- **What you have to do**
Nothing but the lines from the one with "right shoulder: (102, 166)" through the final line of the entries should appear in the answer, copied exactly and without pictures.

(Skeletal landmark data)
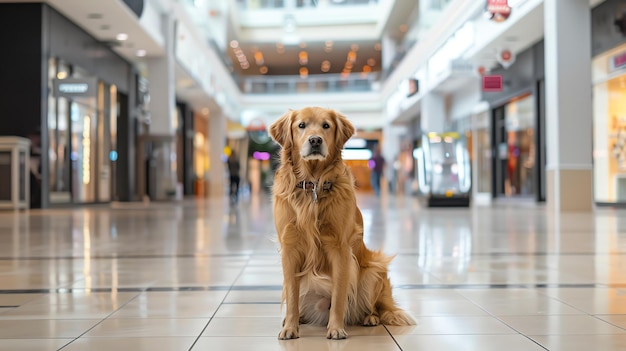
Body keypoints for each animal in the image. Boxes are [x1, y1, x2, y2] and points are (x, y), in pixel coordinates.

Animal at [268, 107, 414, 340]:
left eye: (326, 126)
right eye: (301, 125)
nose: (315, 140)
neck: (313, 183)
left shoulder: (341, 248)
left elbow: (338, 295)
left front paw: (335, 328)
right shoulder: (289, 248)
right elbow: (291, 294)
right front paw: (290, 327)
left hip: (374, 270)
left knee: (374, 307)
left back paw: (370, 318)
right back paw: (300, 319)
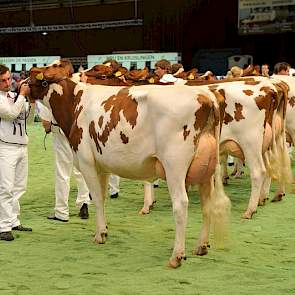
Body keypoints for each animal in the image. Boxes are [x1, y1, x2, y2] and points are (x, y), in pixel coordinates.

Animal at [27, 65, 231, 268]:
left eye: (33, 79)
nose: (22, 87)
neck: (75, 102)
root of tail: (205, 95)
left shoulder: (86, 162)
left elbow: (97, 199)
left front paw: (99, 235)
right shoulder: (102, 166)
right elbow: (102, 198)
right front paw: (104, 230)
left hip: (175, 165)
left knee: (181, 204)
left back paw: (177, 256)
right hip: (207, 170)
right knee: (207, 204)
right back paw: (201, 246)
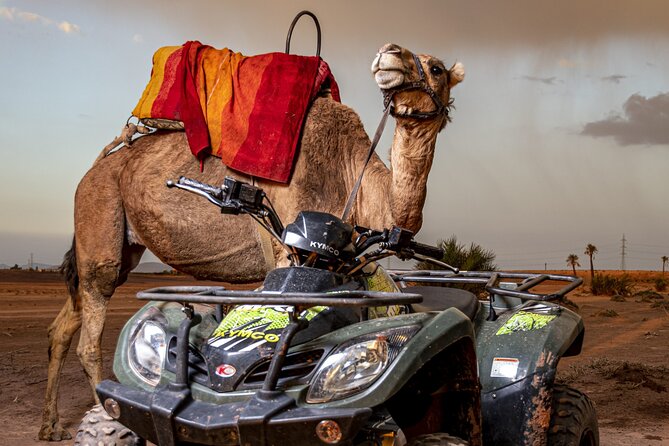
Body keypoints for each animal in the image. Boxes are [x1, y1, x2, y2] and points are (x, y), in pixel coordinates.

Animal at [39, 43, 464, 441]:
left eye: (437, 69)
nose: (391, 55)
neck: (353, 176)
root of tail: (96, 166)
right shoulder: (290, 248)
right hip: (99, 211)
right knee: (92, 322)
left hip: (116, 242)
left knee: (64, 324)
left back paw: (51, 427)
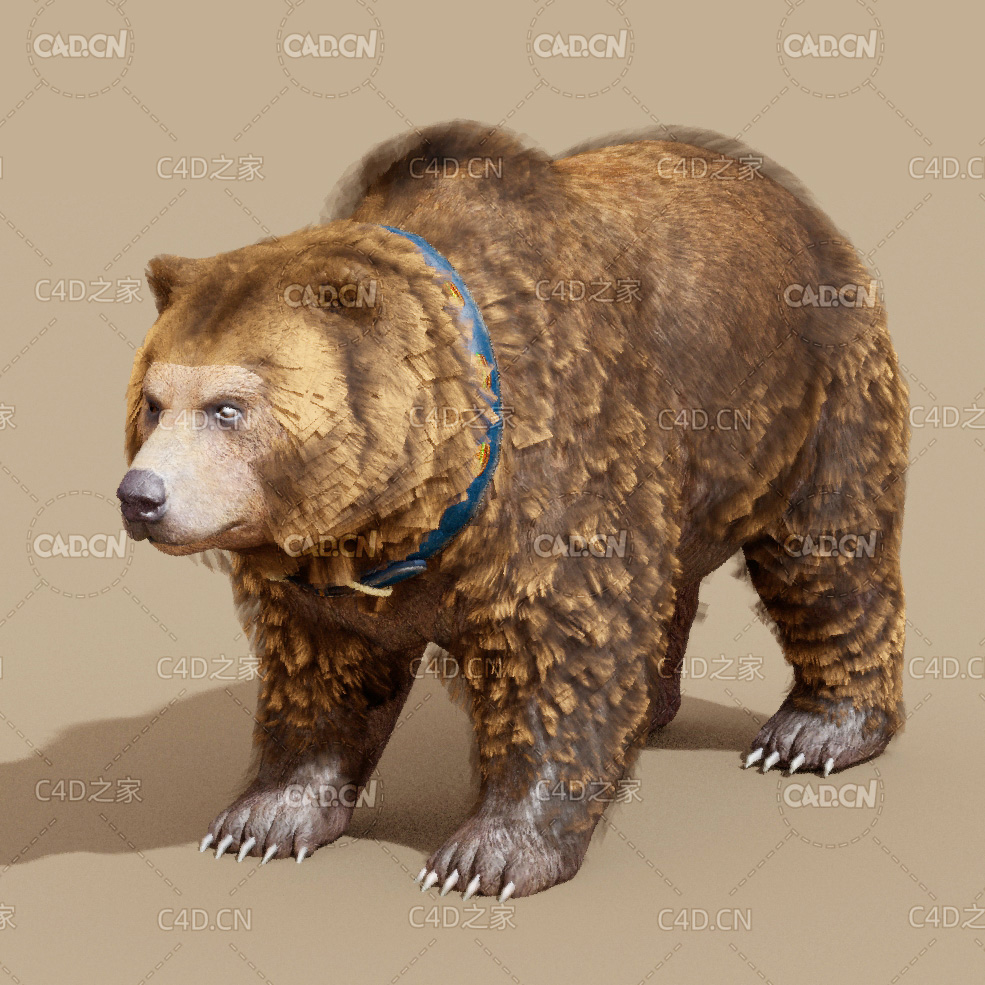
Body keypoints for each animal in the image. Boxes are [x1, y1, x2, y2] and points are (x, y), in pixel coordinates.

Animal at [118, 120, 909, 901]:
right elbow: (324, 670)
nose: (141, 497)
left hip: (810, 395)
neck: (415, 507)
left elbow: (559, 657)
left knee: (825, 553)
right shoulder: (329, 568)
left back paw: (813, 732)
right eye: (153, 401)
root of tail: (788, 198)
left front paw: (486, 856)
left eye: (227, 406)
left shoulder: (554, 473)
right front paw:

- **Task result**
right shoulder: (102, 166)
right elbow: (102, 198)
right front paw: (104, 230)
left hip: (175, 165)
left knee: (181, 204)
left back paw: (177, 256)
right hip: (207, 170)
right knee: (207, 204)
right back paw: (201, 246)
Body keypoints for each animal in the image. Boxes are [x1, y1, x2, y2] and points are (x, y), in pixel coordinates.

Animal at [39, 43, 464, 441]:
left eye: (437, 69)
nose: (391, 55)
neck: (353, 176)
root of tail: (96, 166)
right shoulder: (290, 248)
right hip: (99, 211)
right knee: (92, 322)
left hip: (116, 242)
left knee: (64, 324)
left back paw: (51, 427)
Body keypoints for each animal in the image. Boxes are [x1, y1, x2, y2] and points are (x, y), in pixel coordinates.

Animal at [118, 120, 909, 901]:
right elbow: (324, 670)
nose: (141, 497)
left hip: (810, 395)
neck: (415, 507)
left elbow: (559, 657)
left knee: (825, 553)
right shoulder: (329, 568)
left back paw: (813, 732)
right eye: (153, 401)
root of tail: (788, 198)
left front paw: (486, 856)
left eye: (227, 406)
left shoulder: (554, 473)
right front paw:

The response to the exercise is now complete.